Calculation Methodology

NET combines offensive and defensive efficiency proxies, game results, scoring margin components, strength of schedule, and location adjustments. The calculation mirrors comparisons to outputs from KenPom's adjusted efficiencies and Sagarin's strength indexes while integrating quadrant-based win valuation similar to frameworks used by the Selection Committee. Analysts from firms cited in Harvard Business Review-style case studies and statisticians associated with MIT, Stanford University, and University of Michigan have compared NET's output to models from Basketball Reference and proprietary systems like Synergy Sports Technology. The methodology treats home wins versus road wins differently, factors neutral-site contests like the NCAA Final Four host locations, and weights recent performance trends akin to rolling averages used by the Basketball Writers Association of America. Public explanations reference datasets maintained by KenPom, Sports Reference LLC, and conference statistics offices.

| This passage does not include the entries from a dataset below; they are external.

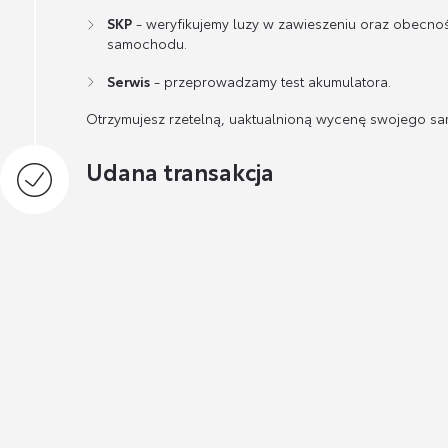
SKP
- weryfikujemy luzy w zawieszeniu oraz obecno
samochodu.
Serwis
- przeprowadzamy test akumulatora.
Otrzymujesz rzetelną, uaktualnioną wycenę swojego s
Udana transakcja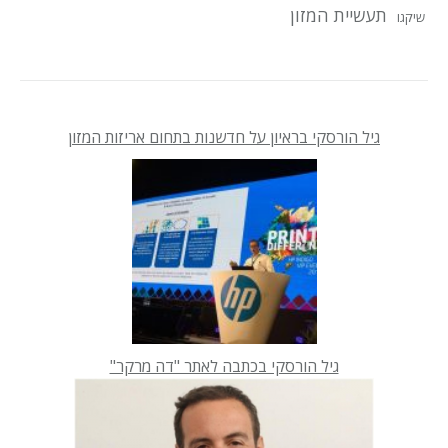
תעשיית המזון
שיקגו
גיל הורסקי בראיון על חדשנות בתחום אריזות המזון
גיל הורסקי בכתבה לאתר "דה מרקר"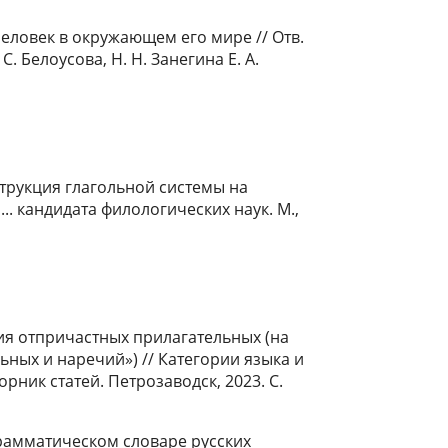
еловек в окружающем его мире // Отв.
С. Белоусова, Н. Н. Занегина Е. А.
трукция глагольной системы на
.. кандидата филологических наук. М.,
ия отпричастных прилагательных (на
ных и наречий») // Категории языка и
ник статей. Петрозаводск, 2023. С.
грамматическом словаре русских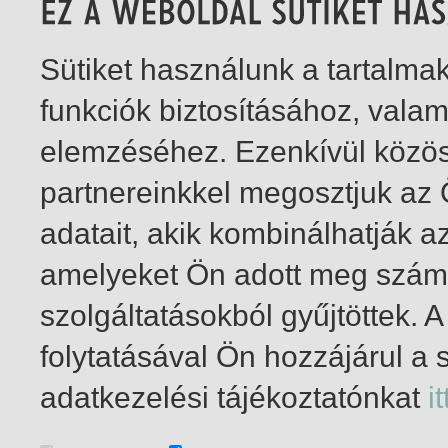
Sütiket használunk a tartalm
funkciók biztosításához, vala
elemzéséhez. Ezenkívül közö
partnereinkkel megosztjuk az
adatait, akik kombinálhatják a
amelyeket Ön adott meg számu
szolgáltatásokból gyűjtöttek.
folytatásával Ön hozzájárul a 
1-1
/ összesen 1 találat
adatkezelési tájékoztatónkat
it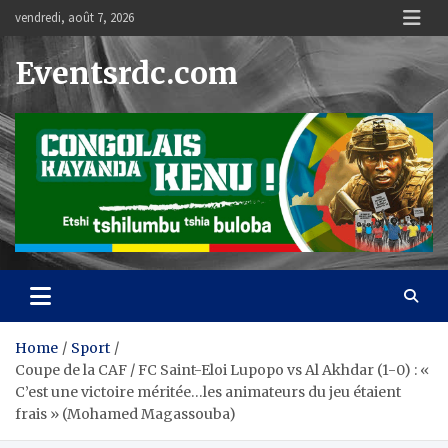
Skip
vendredi, août 7, 2026
to
content
Eventsrdc.com
Home
Sport
Coupe de la CAF / FC Saint-Eloi Lupopo vs Al Akhdar (1-0) : «
C’est une victoire méritée…les animateurs du jeu étaient
frais » (Mohamed Magassouba)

Usage in College Basketball Selection and Seeding

Selection committees use NET as one input alongside metrics such as quadrant records, nonconference strength, and conference championship outcomes. During bracket selection meetings in Indianapolis, New York City, and other venues, NET rankings inform at-large discussions for teams from the Atlantic 10, West Coast Conference, Missouri Valley Conference, Sun Belt Conference, and power leagues like the Big 12 and SEC. Media bracketologists at CBS Sports, ESPN, Bleacher Report, and USA Today regularly cite NET when projecting seeds for programs such as Kentucky, UCLA, Kansas, Michigan, and Villanova. Conference tournament outcomes, including the ACC Tournament, Big Ten tournament, and Big East tournament, are evaluated in NET adjustments during seeding deliberations.

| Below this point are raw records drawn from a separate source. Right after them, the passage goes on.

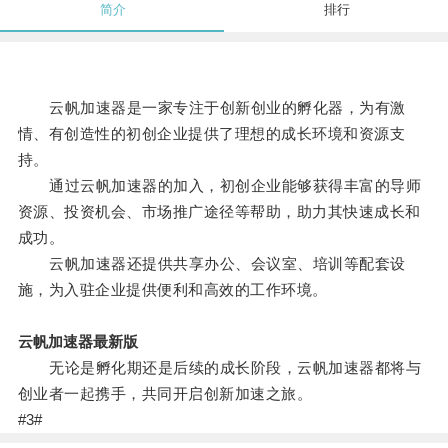
简介
排行
云帆加速器是一家专注于创新创业的孵化器，为有激
情、有创造性的初创企业提供了理想的成长环境和资源支
持。
通过云帆加速器的加入，初创企业能够获得丰富的导师
资源、投资机会、市场推广途径等帮助，助力其快速成长和
成功。
云帆加速器还提供共享办公、会议室、培训等配套设
施，为入驻企业提供便利和高效的工作环境。
云帆加速器最新版
无论是孵化期还是后续的成长阶段，云帆加速器都将与
创业者一起携手，共同开启创新加速之旅。
#3#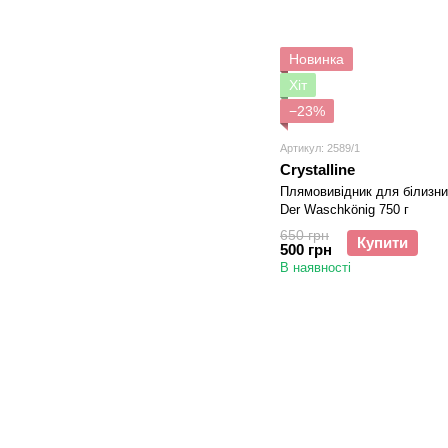
Новинка
Хіт
−23%
Артикул: 2589/1
Crystalline
Плямовивідник для білизни
Der Waschkönig 750 г
650 грн
Купити
500 грн
В наявності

Criticisms and Limitations

Critics from coaching staffs at West Virginia University, analytics writers at FiveThirtyEight, and columnists at The New York Times argue NET lacks full transparency compared to public models like KenPom and Barttorvik. Observers at institutions such as Syracuse University, Rutgers University, and Arizona State University note that NET's proprietary elements make replication difficult for independent analysts at Pro Basketball Focus and university research groups at University of Virginia. Limitations highlighted include sensitivity to scheduling quirks exploited by mid-major programs such as Gonzaga and Saint Mary's College of California, the impact of canceled games similar to those during the COVID-19 pandemic, and differences with predictive models used by sportsbooks like DraftKings and FanDuel.

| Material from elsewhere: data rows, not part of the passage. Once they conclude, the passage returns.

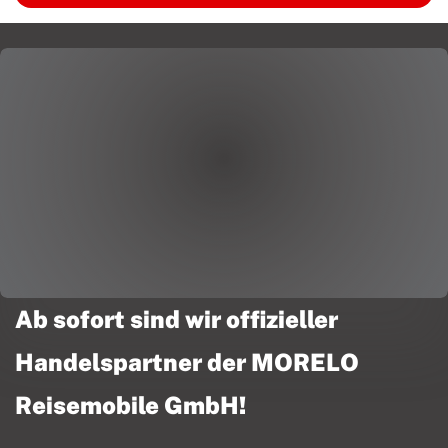
Ab sofort sind wir offizieller
Handelspartner der MORELO
Reisemobile GmbH!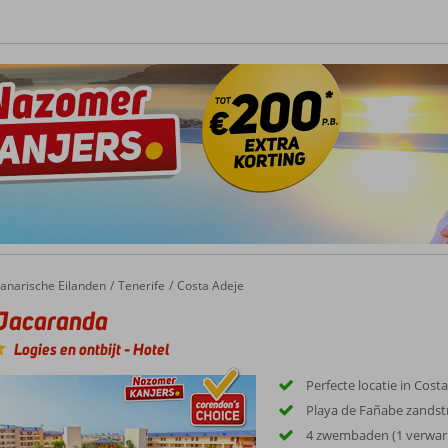
anarische Eilanden
Tenerife
Costa Adeje
 Jacaranda
Logies en ontbijt
-
Hotel
Perfecte locatie in Costa
Playa de Fañabe zandst
4 zwembaden (1 verwar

Impact on Coaching and Strategy

Coaches in major programs — including staffs at Duke University, University of Kansas, University of North Carolina, Indiana University Bloomington, and Syracuse University — have adjusted nonconference scheduling, emphasizing road tests against Power Five conference opponents and neutral-site tournaments like the Maui Invitational and PK80 to favor NET outcomes. Athletic directors and scheduling coordinators coordinate home-and-home series with opponents from conferences such as the Big West Conference, Conference USA, and American Athletic Conference to balance strength-of-schedule metrics. Recruiting narratives and media messaging by figures like John Calipari and Coach K integrate NET positioning into season goals, while analytics staffs draw on resources from STATS LLC, Hudl, and university analytics labs to optimize lineup decisions and in-game strategies that indirectly influence NET through margin and efficiency measures.